Wiretapping Program – Soon to be Legalized by Intelligence Court

Today, New York Times reported that the Wiretapping Program will be legalized by a federal intelligence court. It will authorize both the president and Congress to monitor overseas phone calls and e-mail messages without a court order, although this may include Americans’ personal communications. The report states that “in validating the government’s wide authority to collect foreign intelligence, it may offer legal credence to the Bush administration’s repeated assertions that the president has constitutional authority to act without specific court approval in ordering national security eavesdropping.”

Fact-checking FISA debate

We’ve been trying to follow the FISA debate but it’s not been easy since there’s a lot of politically charged rhetoric going around. The ACLU has done some fact-checking to try and help out.

The major sticking point seems to be whether or not there should be immunity for the telecommunications companies that aided the president’s warrantless wiretapping program — the Senate bill has it, the House bill does not. As we noted in August, 2006, U.S. District Judge Anna Diggs Taylor found the NSA’s wiretapping program unconstitutional. So it would seem that the telecom companies broke the law and violated their customers’ privacy rights in participating in the NSA program. This, then, is why the administration is pushing for their immunity. See the Electronic Frontier Foundation for more information.

Military Expands Intelligence Role in U.S.

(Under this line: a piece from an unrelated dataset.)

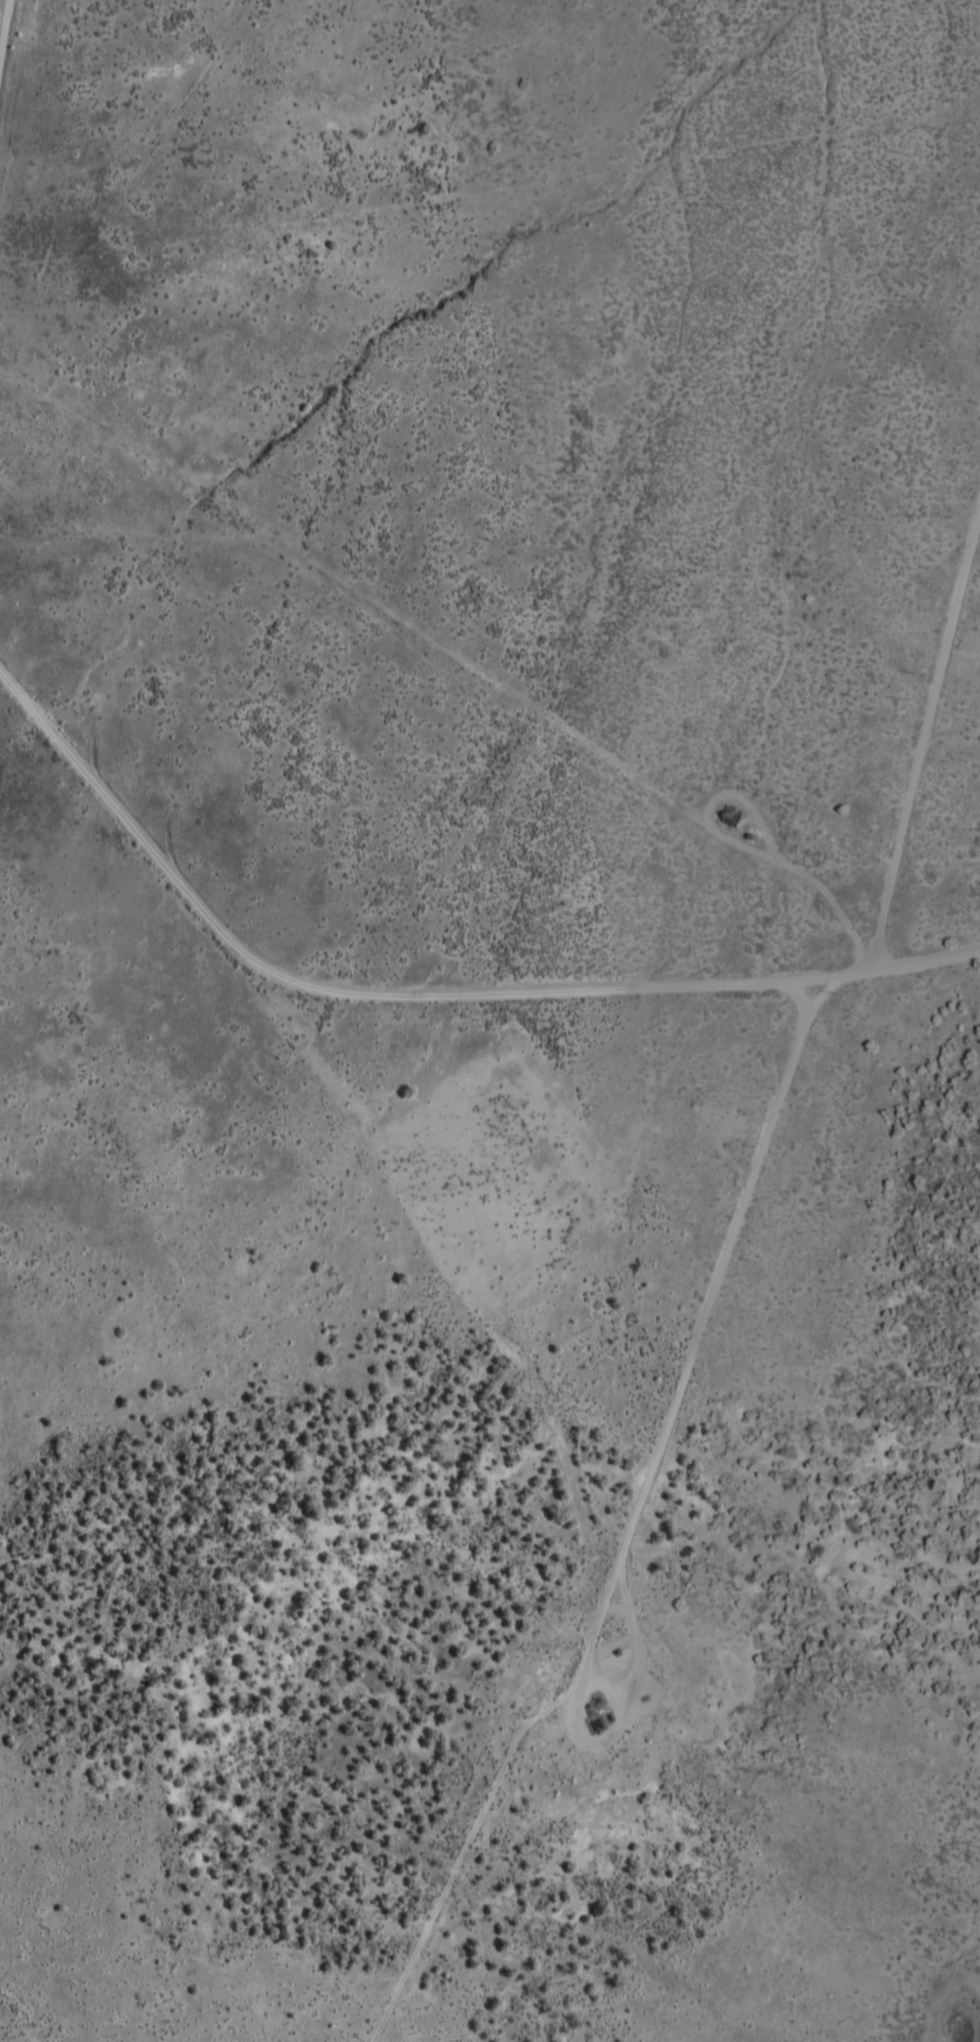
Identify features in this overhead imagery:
road: (921, 715)
road: (426, 971)
road: (615, 1579)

New York Times reporters Eric Lichtbaum and Maek Mazzetti report in the January 14, 2007 issue, about the expanding role of the U. S. military in domestic espionage, and deletions in a U.S. Army Manual that may indicate the executive branch is once again wiretapping without a warrant.

The Pentagon has been using a little-known power to obtain banking and credit records of hundreds of Americans and others suspected of terrorism or espionage inside the U.S.

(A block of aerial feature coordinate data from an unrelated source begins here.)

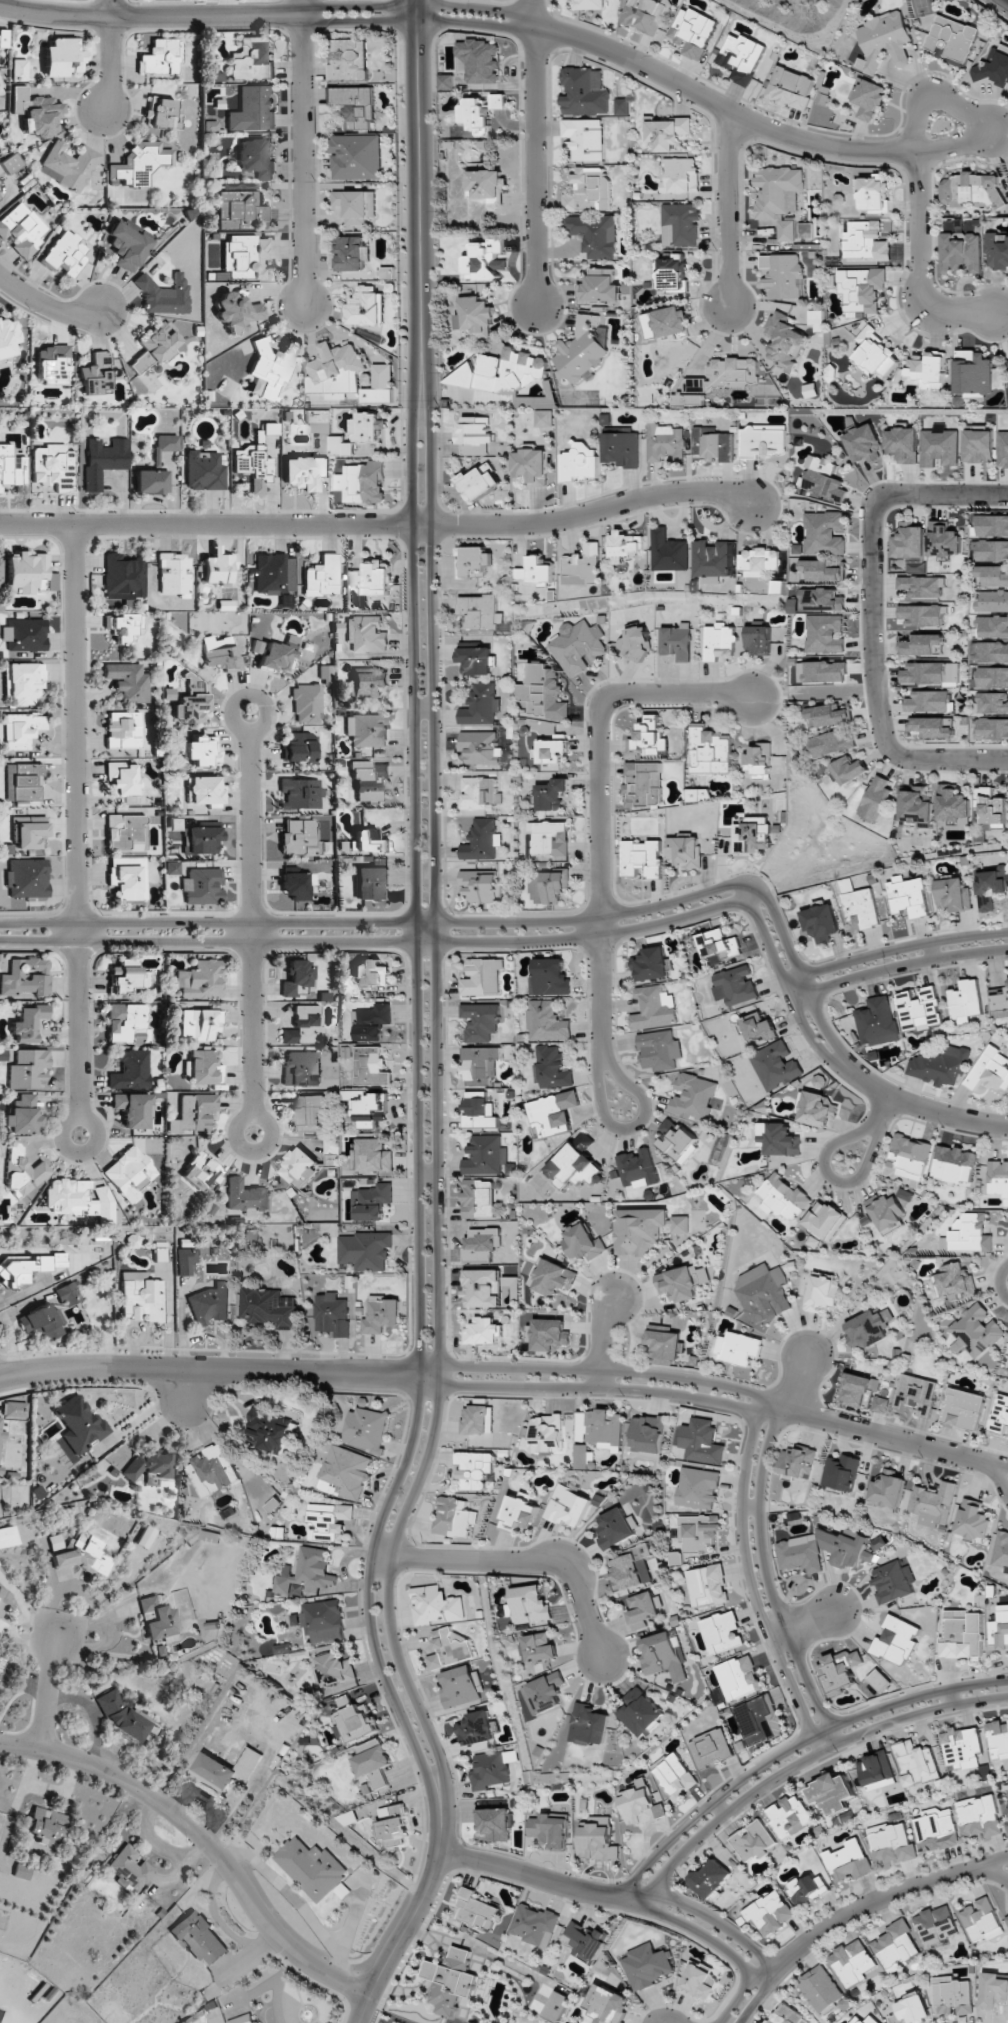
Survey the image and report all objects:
road: (418, 3)
building: (588, 4)
building: (645, 14)
road: (150, 15)
road: (417, 20)
building: (692, 31)
building: (4, 38)
building: (952, 39)
building: (884, 41)
road: (111, 54)
building: (62, 57)
building: (160, 57)
building: (741, 57)
building: (251, 59)
building: (349, 60)
building: (479, 60)
building: (995, 66)
building: (18, 70)
building: (447, 81)
building: (790, 88)
building: (584, 92)
building: (868, 97)
building: (354, 106)
building: (621, 106)
building: (253, 109)
building: (35, 111)
building: (481, 113)
building: (163, 114)
building: (209, 125)
building: (668, 133)
building: (584, 139)
road: (822, 145)
road: (536, 151)
road: (304, 154)
building: (356, 156)
building: (256, 158)
building: (11, 163)
building: (138, 164)
building: (69, 165)
building: (680, 175)
building: (486, 185)
building: (589, 190)
building: (971, 190)
road: (420, 191)
building: (779, 196)
building: (356, 205)
building: (240, 207)
road: (728, 210)
building: (680, 224)
building: (22, 228)
building: (805, 230)
building: (594, 234)
building: (866, 241)
building: (127, 244)
building: (961, 251)
building: (997, 252)
building: (65, 253)
building: (351, 253)
building: (244, 256)
building: (483, 260)
road: (918, 262)
building: (671, 274)
building: (781, 276)
building: (600, 287)
building: (862, 289)
building: (163, 294)
road: (47, 302)
building: (365, 307)
building: (236, 311)
building: (477, 316)
building: (817, 320)
building: (8, 338)
building: (785, 340)
building: (155, 346)
building: (581, 350)
building: (874, 354)
building: (1007, 360)
building: (52, 364)
building: (272, 367)
building: (927, 370)
building: (335, 371)
building: (502, 371)
building: (973, 372)
building: (96, 375)
building: (731, 375)
building: (382, 376)
building: (376, 395)
building: (537, 399)
building: (545, 418)
building: (319, 420)
building: (368, 427)
building: (270, 428)
building: (474, 435)
building: (762, 441)
building: (167, 442)
building: (665, 443)
building: (863, 444)
building: (902, 444)
building: (341, 446)
building: (713, 446)
building: (978, 447)
building: (939, 448)
building: (622, 449)
building: (1002, 449)
building: (103, 460)
building: (580, 463)
building: (531, 465)
building: (53, 466)
building: (252, 466)
building: (11, 467)
building: (203, 471)
building: (304, 471)
building: (824, 479)
building: (150, 481)
building: (363, 482)
building: (479, 482)
road: (379, 525)
building: (992, 525)
building: (825, 533)
building: (943, 539)
building: (910, 541)
building: (993, 550)
building: (668, 551)
building: (712, 560)
building: (473, 561)
building: (760, 562)
building: (582, 566)
building: (218, 568)
building: (24, 571)
building: (537, 571)
building: (821, 571)
building: (274, 573)
building: (174, 574)
building: (992, 576)
building: (122, 577)
building: (322, 577)
building: (355, 577)
building: (377, 578)
building: (922, 586)
building: (821, 599)
building: (992, 601)
building: (480, 612)
building: (921, 615)
road: (870, 620)
building: (992, 626)
building: (125, 627)
building: (24, 634)
building: (365, 634)
building: (825, 634)
building: (758, 639)
building: (677, 642)
building: (719, 642)
building: (636, 644)
building: (923, 645)
building: (577, 646)
building: (991, 652)
building: (221, 654)
building: (271, 655)
building: (476, 660)
building: (822, 671)
building: (931, 673)
building: (993, 677)
building: (23, 681)
building: (128, 681)
building: (368, 686)
building: (542, 692)
building: (929, 701)
building: (991, 703)
road: (424, 706)
building: (480, 706)
building: (190, 708)
building: (829, 715)
building: (932, 727)
building: (992, 729)
building: (21, 730)
building: (124, 730)
building: (365, 731)
building: (647, 737)
building: (832, 743)
building: (298, 747)
building: (479, 747)
building: (552, 748)
building: (201, 751)
building: (710, 751)
building: (850, 769)
building: (123, 778)
building: (369, 779)
building: (25, 781)
building: (645, 783)
building: (204, 791)
building: (301, 793)
building: (479, 793)
building: (699, 794)
building: (551, 795)
building: (877, 799)
road: (599, 801)
building: (953, 804)
building: (915, 807)
road: (78, 830)
building: (30, 832)
building: (126, 832)
building: (751, 834)
building: (298, 837)
building: (549, 838)
building: (201, 839)
building: (481, 840)
building: (367, 841)
building: (685, 851)
building: (642, 858)
building: (172, 868)
building: (27, 878)
building: (128, 878)
building: (371, 883)
building: (295, 885)
building: (550, 885)
building: (202, 886)
building: (480, 886)
building: (990, 886)
road: (744, 893)
building: (953, 894)
building: (908, 896)
building: (859, 905)
building: (821, 923)
road: (254, 924)
road: (374, 924)
road: (781, 935)
road: (373, 942)
building: (718, 944)
road: (768, 949)
road: (893, 950)
building: (651, 964)
road: (897, 967)
building: (370, 972)
building: (26, 977)
building: (126, 977)
building: (482, 977)
building: (550, 978)
building: (297, 979)
building: (200, 980)
building: (736, 985)
building: (965, 1001)
building: (1000, 1004)
building: (654, 1008)
building: (919, 1009)
building: (480, 1021)
building: (547, 1021)
building: (876, 1021)
building: (371, 1022)
building: (28, 1023)
building: (128, 1024)
building: (200, 1025)
building: (304, 1026)
building: (757, 1026)
road: (825, 1029)
road: (809, 1038)
building: (659, 1050)
building: (480, 1063)
building: (776, 1065)
building: (939, 1066)
building: (371, 1067)
building: (28, 1068)
building: (204, 1068)
building: (552, 1068)
building: (301, 1069)
building: (131, 1070)
building: (990, 1070)
road: (437, 1094)
road: (418, 1096)
building: (693, 1096)
building: (368, 1107)
road: (881, 1108)
building: (133, 1109)
building: (817, 1109)
building: (478, 1110)
road: (919, 1110)
building: (194, 1113)
building: (311, 1113)
building: (553, 1113)
building: (22, 1115)
road: (628, 1129)
building: (780, 1139)
building: (584, 1140)
building: (677, 1141)
building: (485, 1155)
building: (371, 1156)
building: (910, 1156)
building: (953, 1164)
building: (300, 1167)
building: (573, 1167)
building: (638, 1168)
building: (200, 1170)
building: (22, 1171)
building: (129, 1173)
road: (429, 1174)
road: (831, 1178)
building: (998, 1178)
building: (247, 1197)
building: (782, 1197)
building: (478, 1198)
building: (81, 1199)
building: (371, 1202)
building: (886, 1212)
building: (824, 1219)
building: (646, 1229)
building: (971, 1234)
building: (582, 1242)
building: (481, 1243)
building: (365, 1250)
building: (160, 1255)
building: (186, 1260)
building: (26, 1268)
building: (554, 1277)
building: (955, 1282)
road: (1000, 1283)
building: (678, 1284)
building: (482, 1288)
building: (822, 1293)
building: (68, 1294)
building: (142, 1295)
building: (762, 1295)
building: (210, 1304)
building: (269, 1307)
building: (332, 1314)
building: (381, 1314)
building: (42, 1322)
building: (868, 1328)
building: (977, 1330)
building: (483, 1331)
building: (549, 1334)
road: (599, 1340)
building: (664, 1344)
building: (739, 1348)
road: (209, 1367)
road: (600, 1369)
road: (791, 1382)
road: (597, 1388)
building: (858, 1389)
building: (916, 1393)
building: (880, 1404)
building: (962, 1408)
building: (15, 1409)
building: (999, 1415)
building: (476, 1420)
building: (79, 1424)
building: (599, 1428)
building: (367, 1429)
building: (270, 1430)
building: (2, 1431)
building: (648, 1433)
building: (547, 1434)
road: (894, 1438)
building: (703, 1441)
building: (582, 1456)
building: (797, 1461)
building: (149, 1465)
building: (1, 1469)
building: (213, 1470)
building: (475, 1470)
building: (841, 1472)
building: (346, 1473)
building: (699, 1488)
building: (888, 1491)
building: (934, 1503)
building: (568, 1506)
building: (518, 1512)
building: (453, 1517)
building: (974, 1519)
building: (329, 1521)
building: (615, 1528)
building: (698, 1535)
building: (8, 1536)
building: (210, 1536)
building: (145, 1537)
building: (845, 1548)
building: (1001, 1551)
building: (800, 1554)
road: (383, 1555)
road: (528, 1561)
building: (305, 1572)
building: (892, 1581)
road: (750, 1582)
road: (768, 1583)
building: (707, 1585)
building: (4, 1599)
building: (435, 1605)
building: (528, 1605)
building: (643, 1609)
building: (158, 1618)
building: (323, 1621)
road: (803, 1624)
building: (1000, 1629)
building: (722, 1632)
building: (962, 1634)
building: (896, 1640)
building: (540, 1647)
building: (449, 1648)
building: (662, 1656)
building: (1, 1663)
building: (334, 1669)
building: (841, 1669)
building: (739, 1677)
building: (878, 1680)
building: (461, 1686)
road: (47, 1688)
building: (545, 1693)
building: (640, 1712)
building: (127, 1719)
building: (759, 1720)
building: (353, 1721)
building: (588, 1725)
building: (476, 1728)
building: (998, 1739)
building: (961, 1747)
building: (710, 1748)
road: (793, 1750)
building: (372, 1757)
building: (916, 1763)
road: (802, 1764)
building: (228, 1766)
building: (491, 1769)
building: (876, 1771)
building: (674, 1775)
building: (831, 1793)
building: (640, 1804)
building: (1007, 1811)
building: (790, 1816)
building: (978, 1816)
building: (494, 1823)
building: (392, 1825)
building: (45, 1826)
building: (936, 1829)
building: (551, 1830)
road: (204, 1837)
building: (753, 1840)
building: (891, 1843)
building: (849, 1861)
building: (316, 1867)
building: (129, 1868)
road: (531, 1875)
building: (710, 1878)
building: (807, 1889)
road: (884, 1897)
road: (408, 1907)
building: (476, 1910)
building: (769, 1912)
building: (1007, 1917)
road: (709, 1918)
building: (981, 1920)
building: (533, 1924)
building: (936, 1925)
road: (701, 1935)
building: (198, 1937)
building: (547, 1940)
building: (586, 1941)
building: (896, 1945)
building: (459, 1957)
building: (852, 1962)
building: (646, 1966)
building: (698, 1982)
building: (449, 1988)
road: (744, 1989)
building: (821, 1990)
building: (993, 1992)
road: (758, 1996)
building: (952, 1996)
building: (608, 2004)
building: (556, 2006)
building: (911, 2010)
building: (787, 2015)
building: (242, 2019)
building: (865, 2020)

(Military Expands Intelligence Role in U.S., by Eric Lichtbaum and Maek Mazzetti.)

Deep into an updated Army manual, the deletion of 10 words has left some national security experts wondering whether government lawyers are again asserting the executive branch’s right to wiretap Americans without a court warrant.

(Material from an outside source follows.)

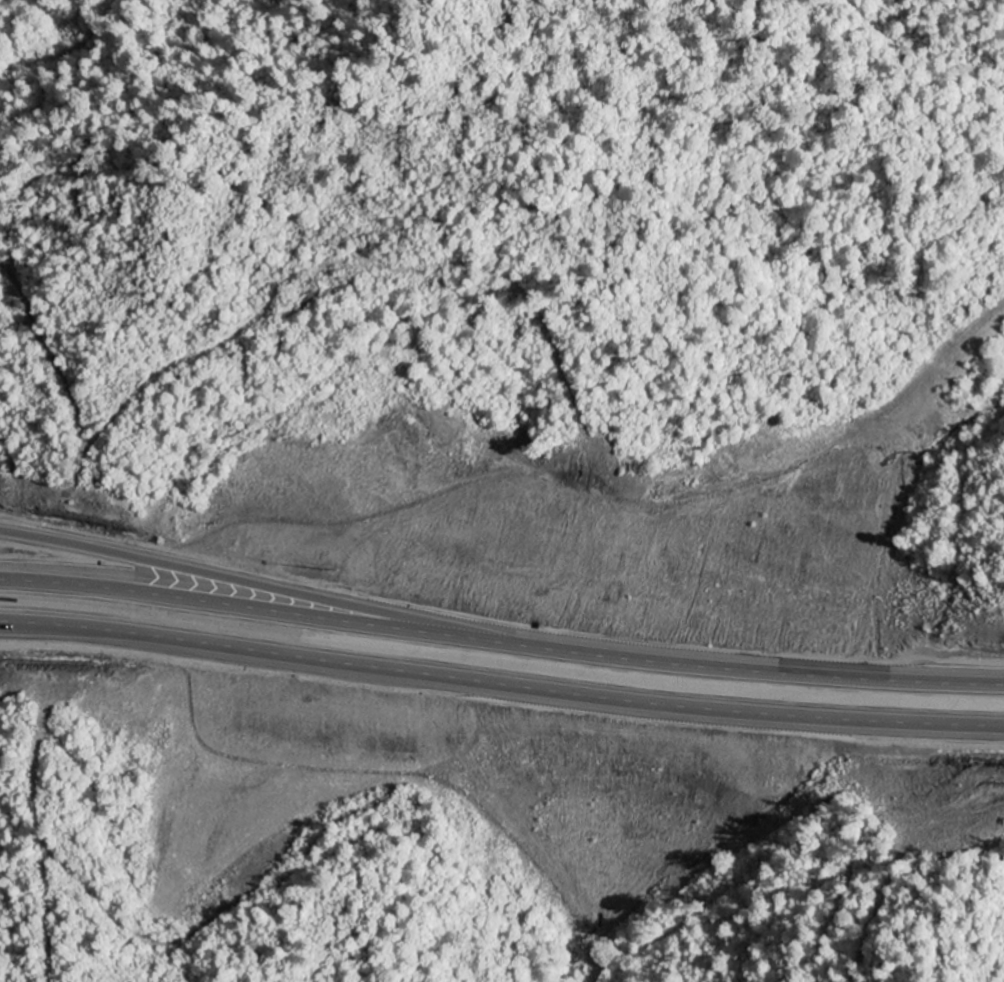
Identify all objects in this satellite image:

(Deletions in Army Manual Raise Wiretapping Concerns, by Eric Lichtbaum and Maek Mazzetti)

A subscription to the New York Times is required to read these articles.

Federal court finds warrantless eavesdropping unconstitutional

Hot off the presses:

A federal judge ruled Thursday that the government’s warrantless wiretapping program is unconstitutional and ordered an immediate halt to it.

U.S. District Judge Anna Diggs Taylor in Detroit became the first judge to strike down the National Security Agency’s program, which she says violates the rights to free speech and privacy.

Glenn Greenwald is tracking and analyzing the issue and has updated several times. He includes links to both the opinion and the injunction.